**Collected data:**
════
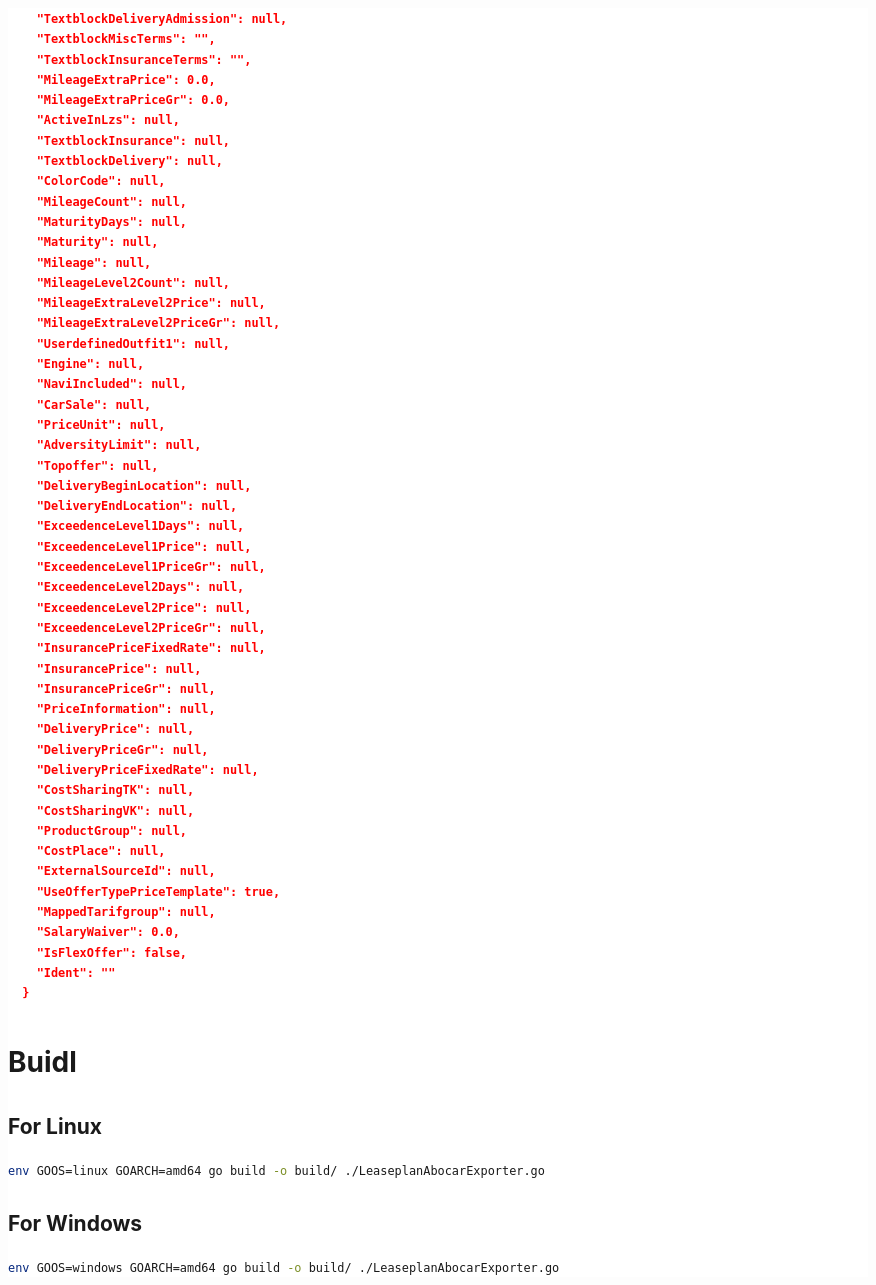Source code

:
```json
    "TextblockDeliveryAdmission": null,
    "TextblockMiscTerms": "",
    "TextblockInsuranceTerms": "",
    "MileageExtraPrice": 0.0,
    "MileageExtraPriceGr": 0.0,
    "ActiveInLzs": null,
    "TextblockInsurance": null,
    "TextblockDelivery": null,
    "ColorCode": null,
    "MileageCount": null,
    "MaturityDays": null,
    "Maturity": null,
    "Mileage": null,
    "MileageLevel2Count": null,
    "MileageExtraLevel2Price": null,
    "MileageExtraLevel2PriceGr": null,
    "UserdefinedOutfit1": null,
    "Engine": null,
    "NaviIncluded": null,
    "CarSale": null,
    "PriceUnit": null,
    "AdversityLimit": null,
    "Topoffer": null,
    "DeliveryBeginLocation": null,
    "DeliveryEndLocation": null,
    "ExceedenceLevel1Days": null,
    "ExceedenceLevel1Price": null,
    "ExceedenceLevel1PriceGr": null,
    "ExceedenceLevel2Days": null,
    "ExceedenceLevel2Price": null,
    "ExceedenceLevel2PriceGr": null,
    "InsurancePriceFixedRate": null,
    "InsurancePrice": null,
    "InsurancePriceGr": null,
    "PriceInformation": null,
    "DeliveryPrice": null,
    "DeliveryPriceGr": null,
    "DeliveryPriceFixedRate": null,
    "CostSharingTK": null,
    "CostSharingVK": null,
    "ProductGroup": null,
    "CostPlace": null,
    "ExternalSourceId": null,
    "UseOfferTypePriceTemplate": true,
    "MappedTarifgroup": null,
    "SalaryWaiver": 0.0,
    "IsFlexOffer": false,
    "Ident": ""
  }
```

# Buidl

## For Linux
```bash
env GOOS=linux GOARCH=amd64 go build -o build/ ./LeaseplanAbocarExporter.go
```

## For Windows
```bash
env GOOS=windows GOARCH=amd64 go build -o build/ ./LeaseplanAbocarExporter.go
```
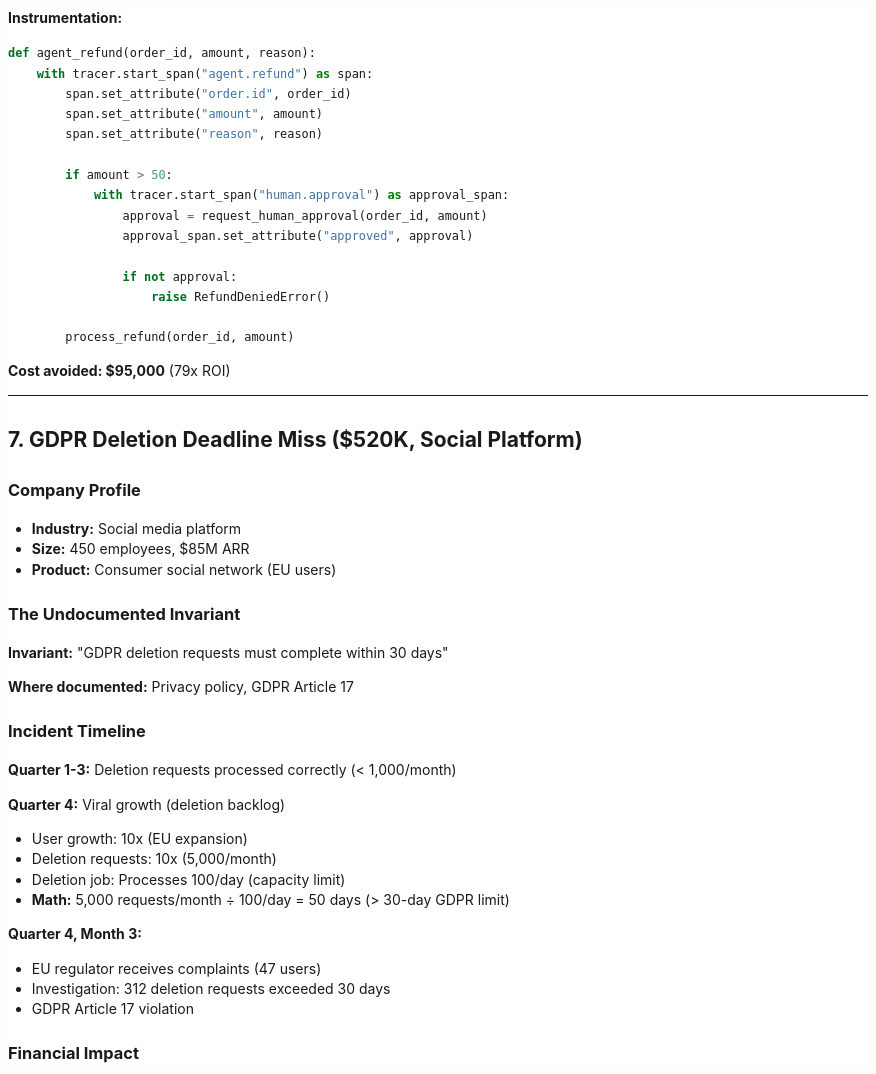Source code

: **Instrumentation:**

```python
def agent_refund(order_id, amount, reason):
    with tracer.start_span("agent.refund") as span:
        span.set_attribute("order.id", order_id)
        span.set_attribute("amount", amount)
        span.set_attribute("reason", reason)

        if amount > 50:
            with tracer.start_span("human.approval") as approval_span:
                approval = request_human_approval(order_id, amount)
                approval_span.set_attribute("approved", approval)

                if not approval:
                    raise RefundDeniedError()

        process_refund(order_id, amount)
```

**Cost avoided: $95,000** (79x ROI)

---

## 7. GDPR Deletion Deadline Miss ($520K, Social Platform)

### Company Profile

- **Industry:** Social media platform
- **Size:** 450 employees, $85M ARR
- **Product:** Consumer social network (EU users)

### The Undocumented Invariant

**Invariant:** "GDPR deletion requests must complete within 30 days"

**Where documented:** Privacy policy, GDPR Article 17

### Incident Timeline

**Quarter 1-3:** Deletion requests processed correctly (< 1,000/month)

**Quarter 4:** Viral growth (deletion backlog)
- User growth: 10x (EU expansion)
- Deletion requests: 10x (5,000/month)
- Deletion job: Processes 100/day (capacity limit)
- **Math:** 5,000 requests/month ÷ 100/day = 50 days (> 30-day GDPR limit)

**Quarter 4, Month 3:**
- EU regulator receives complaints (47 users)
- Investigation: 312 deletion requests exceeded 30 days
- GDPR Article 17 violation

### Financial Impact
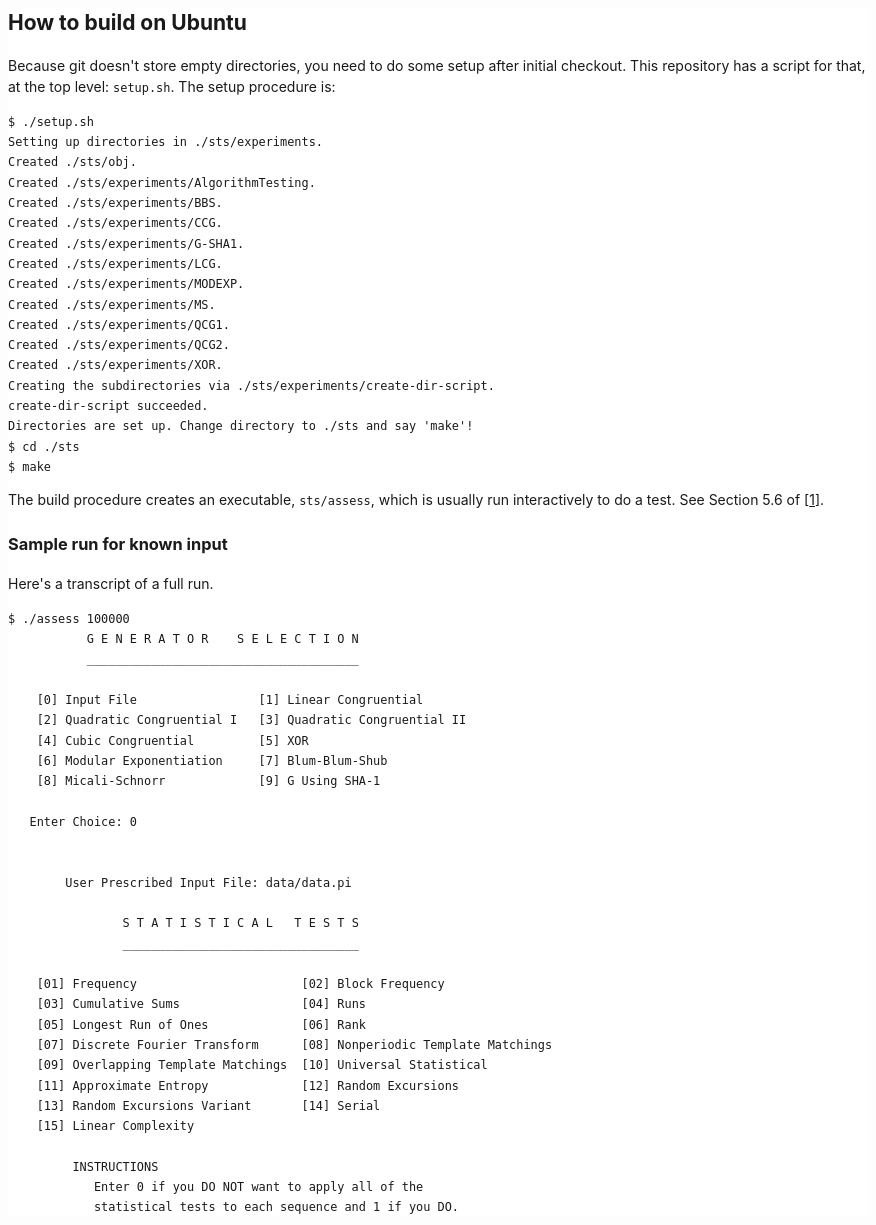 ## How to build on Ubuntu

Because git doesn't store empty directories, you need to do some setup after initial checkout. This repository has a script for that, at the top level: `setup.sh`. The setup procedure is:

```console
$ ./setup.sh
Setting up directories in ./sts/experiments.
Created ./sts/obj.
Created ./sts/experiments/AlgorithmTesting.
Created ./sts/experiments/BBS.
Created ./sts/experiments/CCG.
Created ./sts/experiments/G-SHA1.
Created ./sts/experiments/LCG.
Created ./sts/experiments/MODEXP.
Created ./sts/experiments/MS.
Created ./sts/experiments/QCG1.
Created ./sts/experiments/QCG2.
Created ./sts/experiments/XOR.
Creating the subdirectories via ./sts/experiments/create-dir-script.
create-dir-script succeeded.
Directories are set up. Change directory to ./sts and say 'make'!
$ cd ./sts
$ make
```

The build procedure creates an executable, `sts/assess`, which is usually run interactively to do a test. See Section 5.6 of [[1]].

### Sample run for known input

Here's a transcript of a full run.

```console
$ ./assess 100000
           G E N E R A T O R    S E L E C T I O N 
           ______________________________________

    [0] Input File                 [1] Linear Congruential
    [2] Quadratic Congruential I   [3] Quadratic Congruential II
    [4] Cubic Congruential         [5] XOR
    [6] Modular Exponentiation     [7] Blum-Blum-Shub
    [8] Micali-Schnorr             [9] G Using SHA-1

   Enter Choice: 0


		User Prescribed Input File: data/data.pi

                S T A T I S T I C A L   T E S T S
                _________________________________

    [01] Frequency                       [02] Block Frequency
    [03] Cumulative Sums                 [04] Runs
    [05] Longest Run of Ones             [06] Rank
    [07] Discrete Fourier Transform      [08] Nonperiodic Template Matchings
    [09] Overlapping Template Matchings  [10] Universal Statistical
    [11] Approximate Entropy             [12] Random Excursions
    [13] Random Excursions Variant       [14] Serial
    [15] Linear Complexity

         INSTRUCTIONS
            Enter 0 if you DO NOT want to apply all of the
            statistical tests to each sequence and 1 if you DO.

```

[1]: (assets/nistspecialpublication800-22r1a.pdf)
════
**Exercise:** Look through the records and gather every line containing "tracer".

**Solution:**
    with tracer.start_span("agent.refund") as span:
            with tracer.start_span("human.approval") as approval_span:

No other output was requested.